▶ [THE RECORDS]
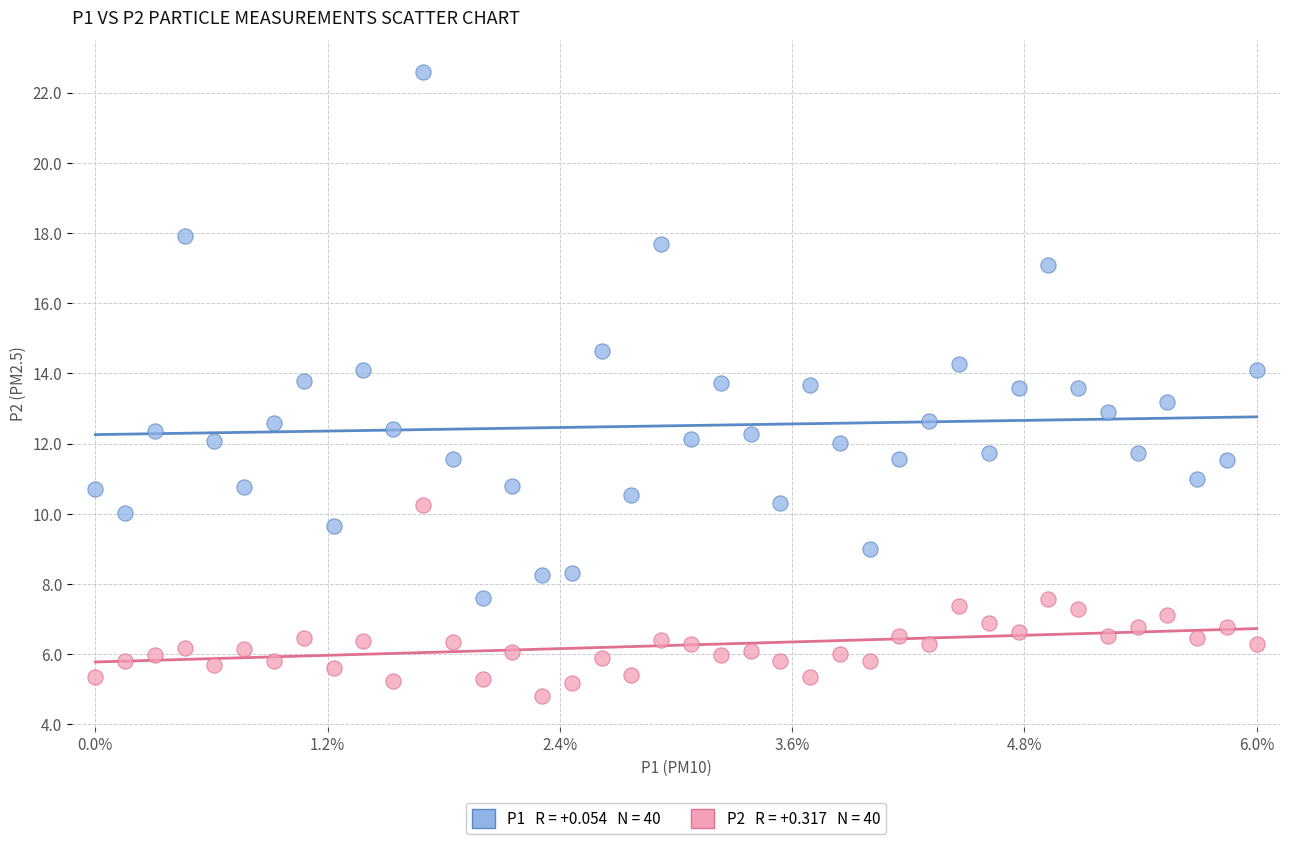

Across all data points, what is the range of X values (max minus min)?

1.0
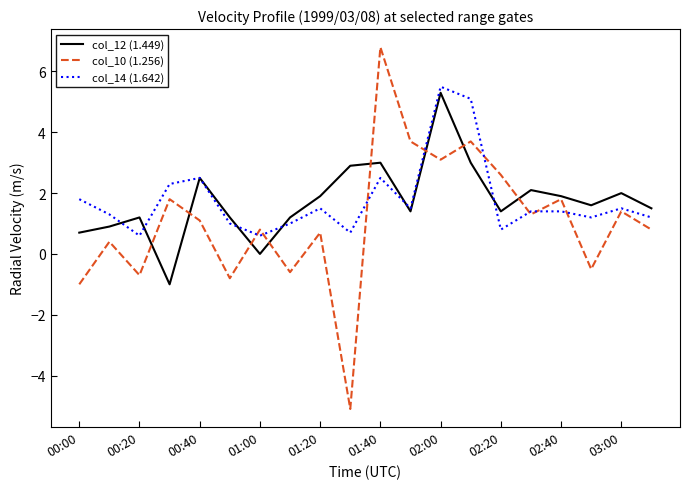

Which series has the largest range (max minus min)?

col_10 (1.256)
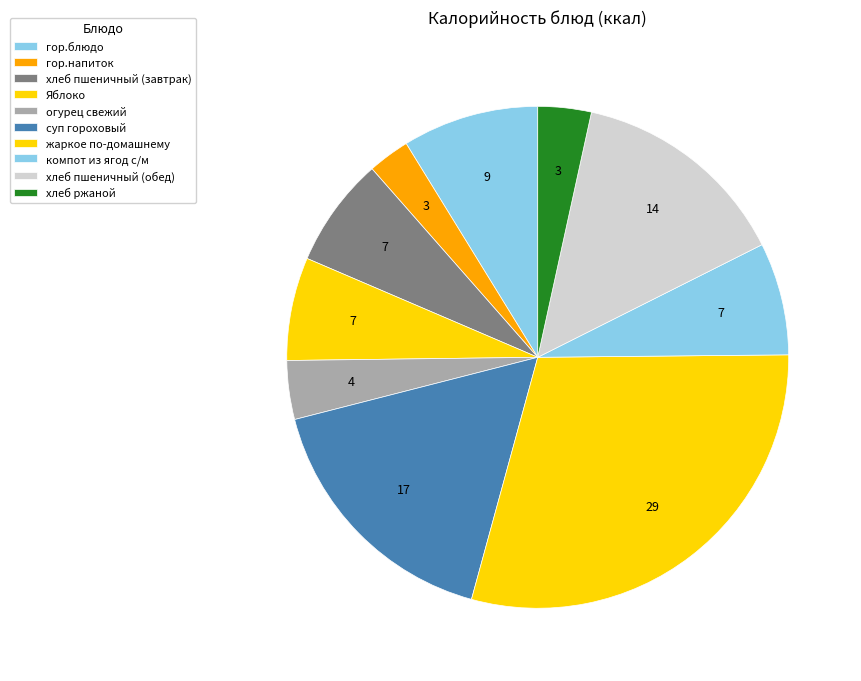

Do хлеб ржаной and гор.блюдо together represent more than half of the pie?

No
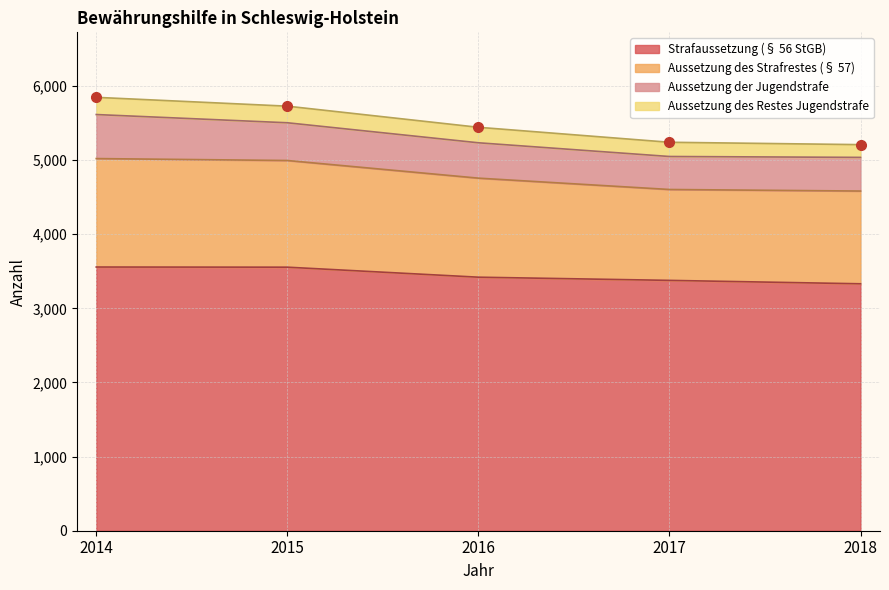

Where is Strafaussetzung (§ 56 StGB) nearest to the value 3444?

2016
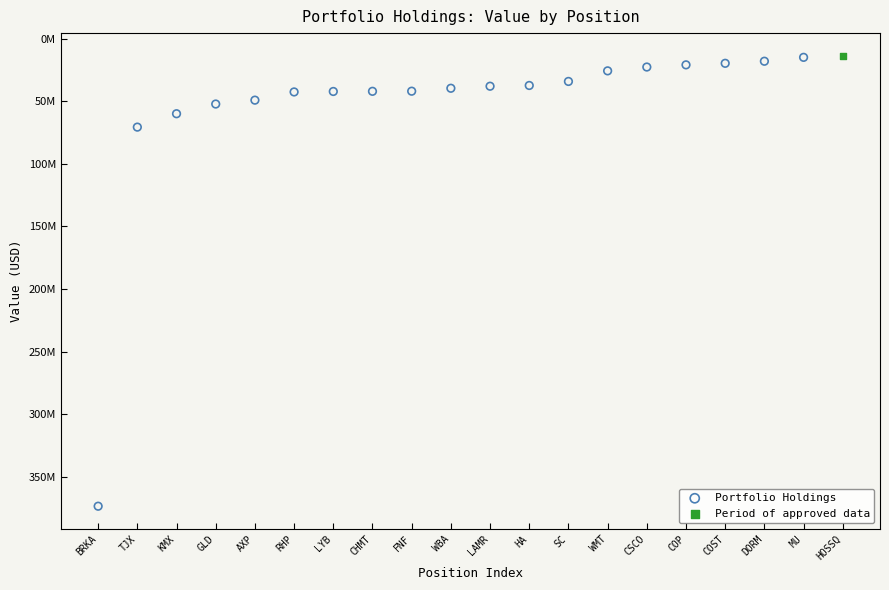

What are all the series names shown in the legend?

Portfolio Holdings, Period of approved data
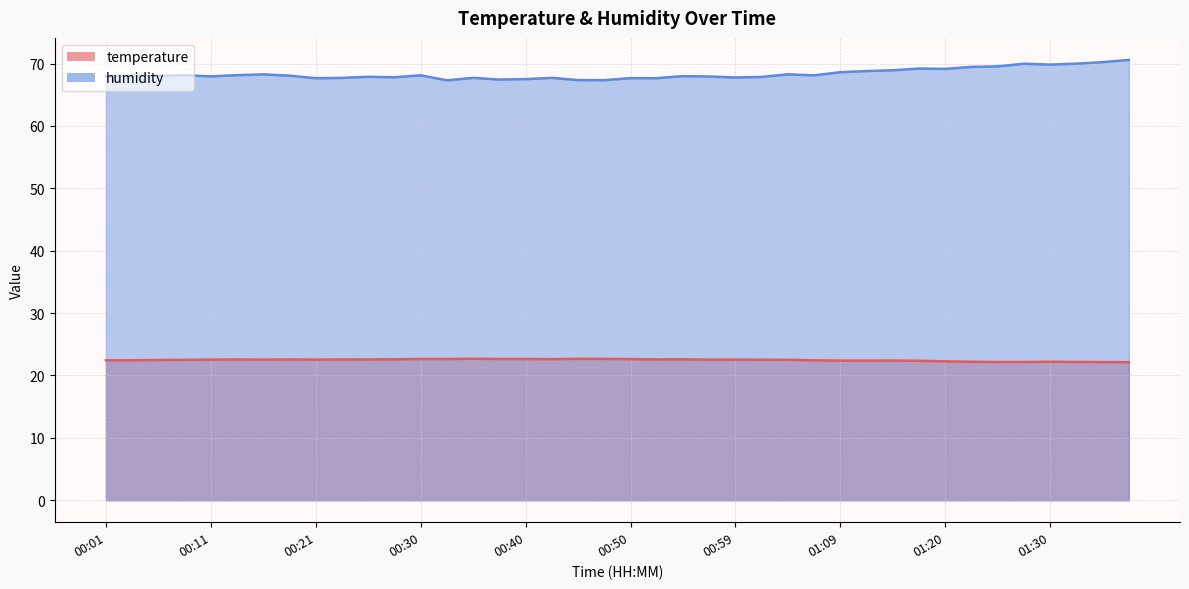

What is the value of the humidity point at the 16th from the left?

67.4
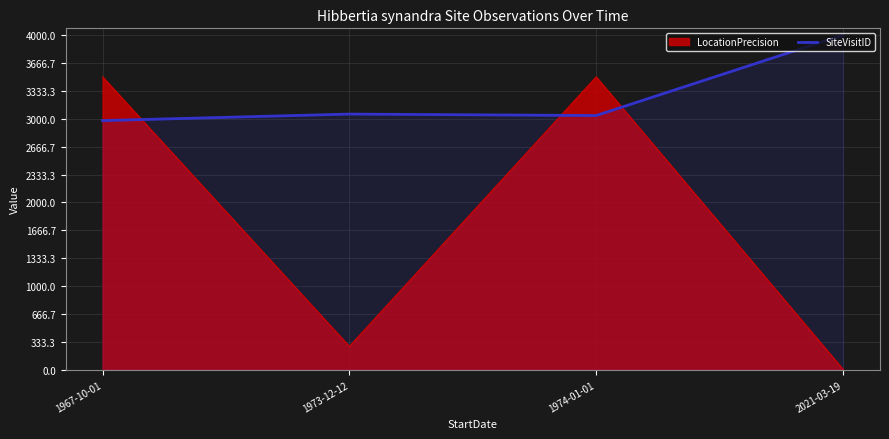

Does the chart display data point markers on the line(s)?

No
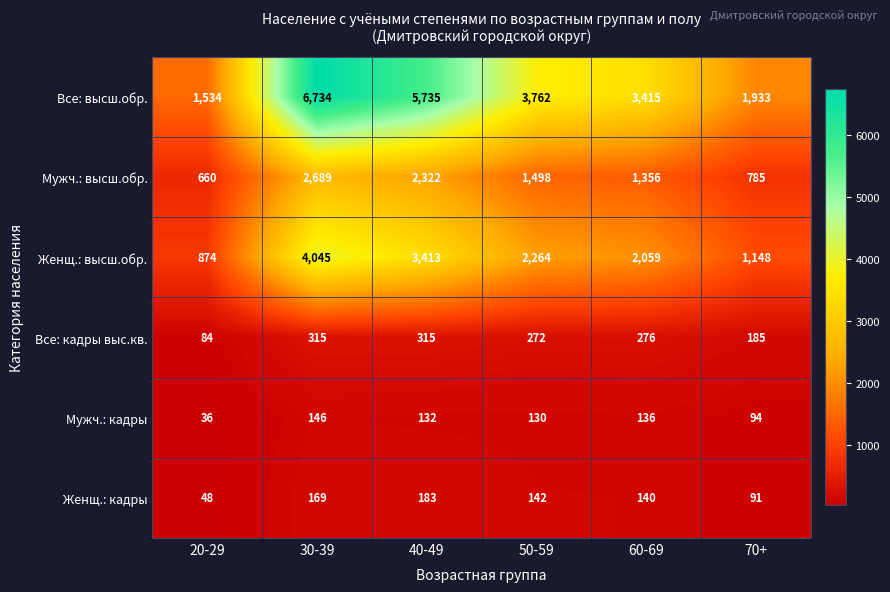

What is the difference between the highest and lowest values at 60-69?

3279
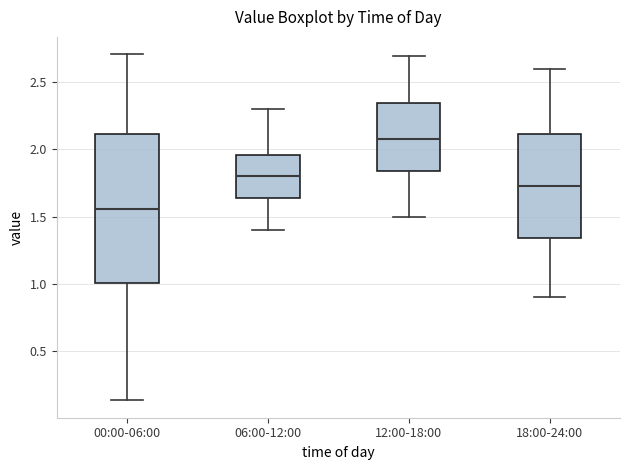

Reading left to right, read every box against the y-axis: the position of its median line, the range the box covers, and the ends of its whiskers. The values are not printed on the chart, so give them approximately, as read against the axis.

00:00-06:00: median 1.55, box 1.00 to 2.10, whiskers 0.15 to 2.70
06:00-12:00: median 1.80, box 1.65 to 1.95, whiskers 1.40 to 2.30
12:00-18:00: median 2.10, box 1.85 to 2.35, whiskers 1.50 to 2.70
18:00-24:00: median 1.75, box 1.35 to 2.10, whiskers 0.90 to 2.60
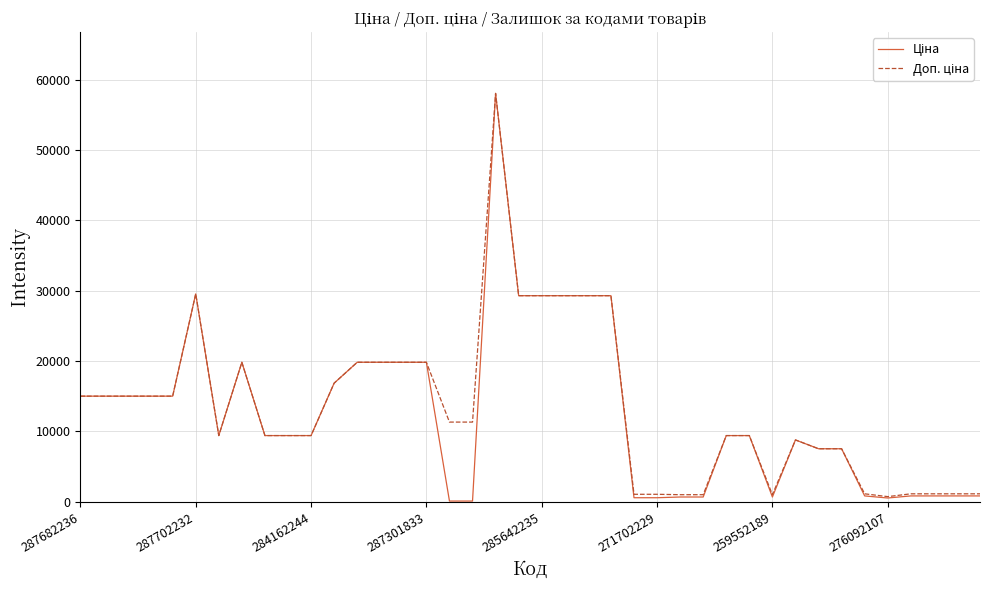

What is the maximum value shown in the chart?

58037.0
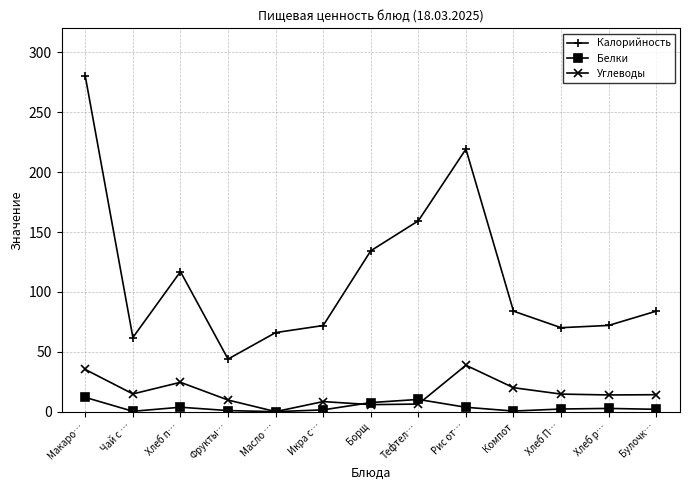

What are all the series names shown in the legend?

Калорийность, Белки, Углеводы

▶ [TASK OBJECTIVE]
Could you transcribe all of the data above word for word, leaving out the pictures?

▶ [OUTPUT FOR THIS TASK]
Across all data points, what is the range of X values (max minus min)?

1.0

Which series has the largest range (max minus min)?

col_10 (1.256)

Do хлеб ржаной and гор.блюдо together represent more than half of the pie?

No

Where is Strafaussetzung (§ 56 StGB) nearest to the value 3444?

2016

What are all the series names shown in the legend?

Portfolio Holdings, Period of approved data

What is the value of the humidity point at the 16th from the left?

67.4

Does the chart display data point markers on the line(s)?

No

What is the difference between the highest and lowest values at 60-69?

3279

Reading left to right, read every box against the y-axis: the position of its median line, the range the box covers, and the ends of its whiskers. The values are not printed on the chart, so give them approximately, as read against the axis.

00:00-06:00: median 1.55, box 1.00 to 2.10, whiskers 0.15 to 2.70
06:00-12:00: median 1.80, box 1.65 to 1.95, whiskers 1.40 to 2.30
12:00-18:00: median 2.10, box 1.85 to 2.35, whiskers 1.50 to 2.70
18:00-24:00: median 1.75, box 1.35 to 2.10, whiskers 0.90 to 2.60

What is the maximum value shown in the chart?

58037.0

What are all the series names shown in the legend?

Калорийность, Белки, Углеводы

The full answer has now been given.